Work order. Transcribe every line of text in the data below without any change, and leave the pictures out of your answer.

Data extracts.
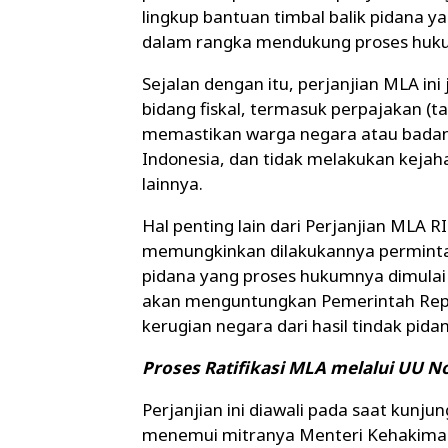
lingkup bantuan timbal balik pidana y
dalam rangka mendukung proses huku
Sejalan dengan itu, perjanjian MLA in
bidang fiskal, termasuk perpajakan (t
memastikan warga negara atau badan
Indonesia, dan tidak melakukan keja
lainnya.
Hal penting lain dari Perjanjian MLA R
memungkinkan dilakukannya permintaa
pidana yang proses hukumnya dimulai 
akan menguntungkan Pemerintah Repu
kerugian negara dari hasil tindak pida
Proses Ratifikasi MLA melalui UU N
Perjanjian ini diawali pada saat kun
menemui mitranya Menteri Kehakiman Sw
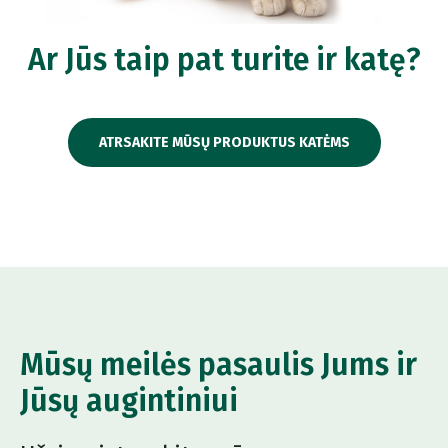
Ar Jūs taip pat turite ir katę?
ATRSAKITE MŪSŲ PRODUKTUS KATĖMS
Mūsų meilės pasaulis Jums ir
Jūsų augintiniui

Answer space.
lingkup bantuan timbal balik pidana y
dalam rangka mendukung proses huku
Sejalan dengan itu, perjanjian MLA in
bidang fiskal, termasuk perpajakan (t
memastikan warga negara atau badan
Indonesia, dan tidak melakukan keja
lainnya.
Hal penting lain dari Perjanjian MLA R
memungkinkan dilakukannya permintaa
pidana yang proses hukumnya dimulai 
akan menguntungkan Pemerintah Repu
kerugian negara dari hasil tindak pida
Proses Ratifikasi MLA melalui UU N
Perjanjian ini diawali pada saat kun
menemui mitranya Menteri Kehakiman Sw
Ar Jūs taip pat turite ir katę?
ATRSAKITE MŪSŲ PRODUKTUS KATĖMS
Mūsų meilės pasaulis Jums ir
Jūsų augintiniui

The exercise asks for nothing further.